[To do]
1. Decide whether each statement below agrees with the passage on Active Directory provisioning. Answer yes or no for each, and quote the words from the passage that decide it.
(a) Before IM r14.3cp2, the connector to managed MS Active Directory endpoints was single-threaded.
(b) Restarting the CCS service causes all IME tasks to be reported as completed.
(c) Full parallel provisioning to MS Active Directory now requires multiple connector servers.
2. Write the next part of the passage on Active Directory provisioning, picking up after its final sentence.

[Passage to read]
━━━━━━━━━━

MS Active Directory References on SASL.

https://docs.microsoft.com/en-us/openspecs/windows_protocols/ms-adts/989e0748-0953-455d-9d37-d08dfbf3998b

https://docs.microsoft.com/en-us/openspecs/windows_protocols/ms-adts/a98c1f56-8246-4212-8c4e-d92da1a9563b

Parallel provisioning for Active Directory and MS Exchange mailboxes – Improve Birthright/DayOne Access

One of the challenges that IAM/IAG solutions may have is using single thread processing for select endpoints. For the CA/Symantec Identity Management solution, before IM r14.3cp2, we lived with a single-threaded connector to managed MS Active Directory endpoints.

To address this challenge, we deployed multiple connector servers. We allowed the IM Provisioning Server (IMPS) to use a built-in round-robin approach of load-balancing separate transactions to different connector servers, which would service the same Active Directory endpoints.

The IME may be running as fast as it can with its clustered deployment, but as soon as a task has MS Active Directory, and there is a bottleneck with the CCS Service. We begin to see the IME JMS queue reporting that it is stuck and the IME View Submitted Task reporting “In Progress” for all tasks. If the CCS service is restarted, all IME tasks are then reported as “Failed.”

This is/was the bottleneck for the solution for sites that have MS Active Directory for Birthright/DayOne Access.

We can now avoid this bottleneck. [*** (5/24/2021) – There is an enhancement to CP2 to address im_ccs.exe crashes during peak loads discovered using this testing process. ]

Via the newly delivered enhancement https://community.broadcom.com/participate/ideation-home/viewidea?IdeationKey=7154e15b-085d-469e-bff0-ac588ff6bd5b .

We now have full parallel provisioning to MS Active Directory from a single connector server (JCS/CCS).

━━━━━━━━━━

[Raw data]
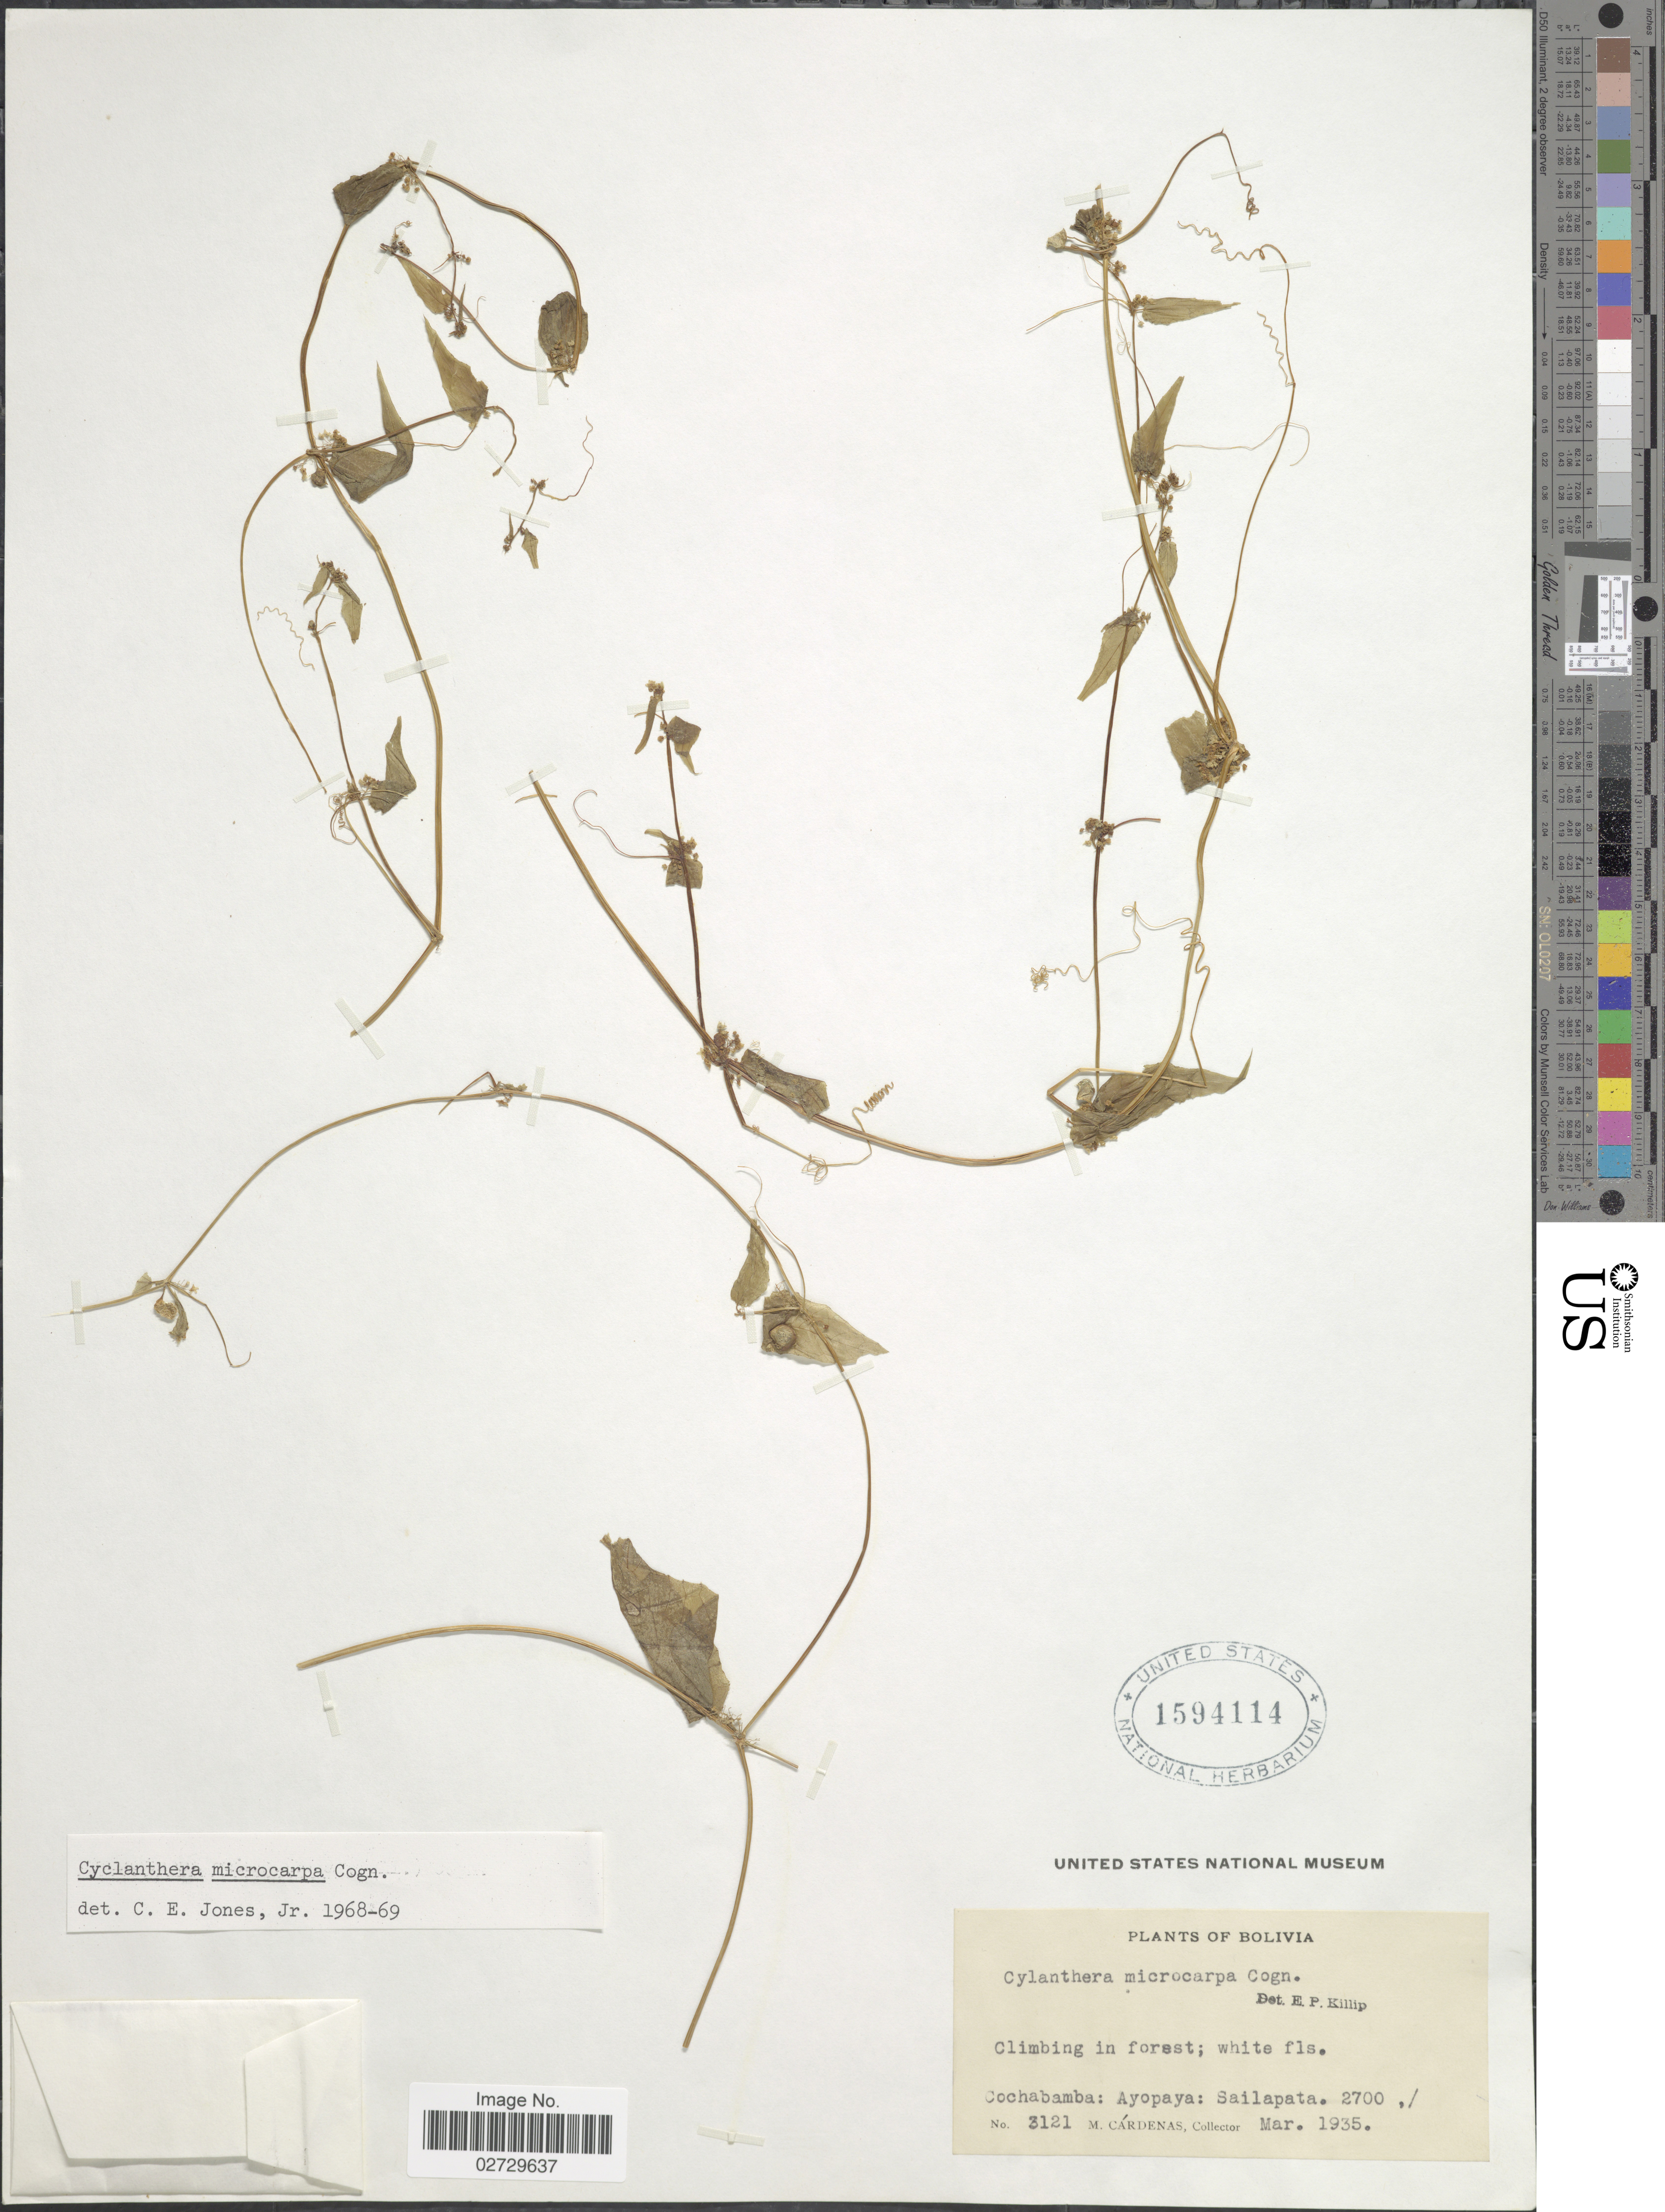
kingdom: Plantae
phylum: Tracheophyta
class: Magnoliopsida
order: Cucurbitales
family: Cucurbitaceae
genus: Cyclanthera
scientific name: Cyclanthera microcarpa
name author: Cogn.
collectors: M. Cárdenas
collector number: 3121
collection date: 1935-03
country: Bolivia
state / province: Cochabamba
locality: Ayopaya: Sailapata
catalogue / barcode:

━━━━━━━━━━

[Task answers]
1.
(a) Yes: "before IM r14.3cp2, we lived with a single-threaded connector to managed MS Active Directory endpoints."
(b) No: "If the CCS service is restarted, all IME tasks are then reported as “Failed.”"
(c) No: "We now have full parallel provisioning to MS Active Directory from a single connector server (JCS/CCS)."

2.
The new attribute that regulates this behavior is eTADSMaxConnectionsInPool. This attribute will be applied on every existing ADS endpoint that is currently being managed by the IM Provisioning Server after CP2 is deployed. Note: The default value is 10, but we recommend after much testing, to match the value of the IMPS-> JCS and JCS->CCS to equal 200.

During testing within the IME using Bulk Tasks or the IM BLC, we can see that the CCS-> ADS traffic will reach 20-30 connections if allowed. You may set this attribute to a value of 200 via Jxplorer and/or an ldapmodify/dxmodify script.

echo "############### SET ADS MAX CONNECTIONS IN POOL SIZE ##################"
IMPS_HOST=192.168.242.135
IMPS_PORT=20389
IMPS_USER='eTGlobalUserName=etaadmin,eTGlobalUserContainerName=Global Users,eTNamespaceName=CommonObjects,dc=im,dc=eta'
IMPS_PWD="Password01"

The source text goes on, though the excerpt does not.